Your copy starts at the line containing "de viajeros reales" and ends at the last line of the material below. Reproduce those lines exactly, with no pictures.
──────────────────────────────
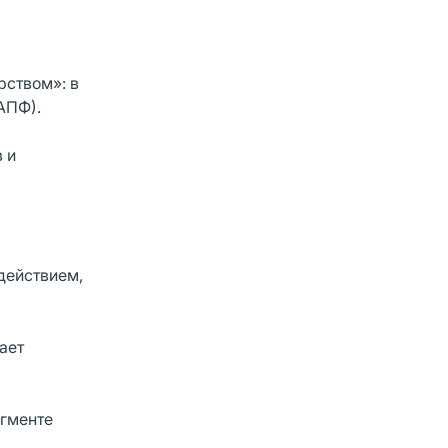
рством»: в
АПФ).
 и
действием,
ает
егменте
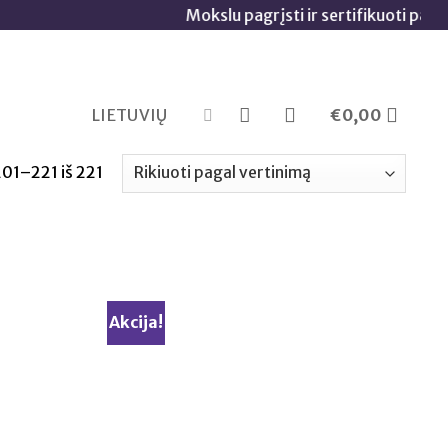
Mokslu pagrįsti ir sertifikuoti papildai 🧬
LIETUVIŲ
€
0,00
01–221 iš 221
Rūšiuojama
pagal
vidutinį
įvertinimą
Akcija!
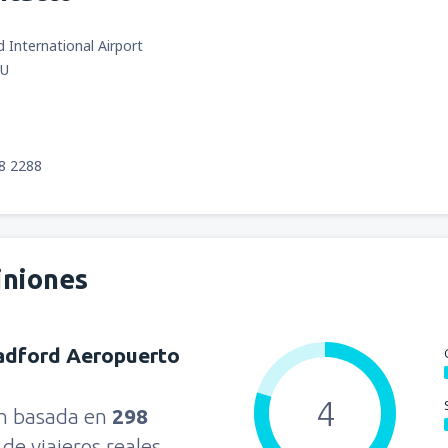
 International Airport
TU
88 2288
iniones
adford Aeropuerto
4
ón basada en
298
s
de viajeros reales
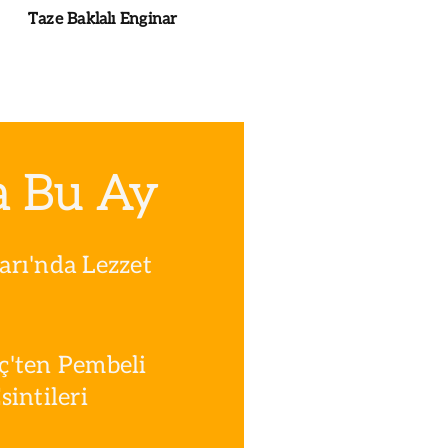
Taze Baklalı Enginar
a Bu Ay
rı'nda Lezzet
ç'ten Pembeli
intileri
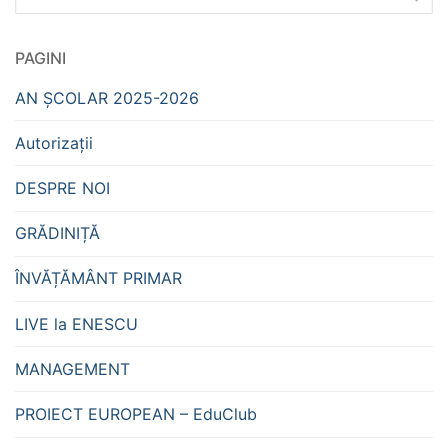
după:
PAGINI
AN ȘCOLAR 2025-2026
Autorizații
DESPRE NOI
GRĂDINIȚĂ
ÎNVĂȚĂMÂNT PRIMAR
LIVE la ENESCU
MANAGEMENT
PROIECT EUROPEAN – EduClub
──────────────────────────────
◆ Written solution ◆
de viajeros reales
Taze Baklalı Enginar
a Bu Ay
rı'nda Lezzet
ç'ten Pembeli
intileri
după:
PAGINI
AN ȘCOLAR 2025-2026
Autorizații
DESPRE NOI
GRĂDINIȚĂ
ÎNVĂȚĂMÂNT PRIMAR
LIVE la ENESCU
MANAGEMENT
PROIECT EUROPEAN – EduClub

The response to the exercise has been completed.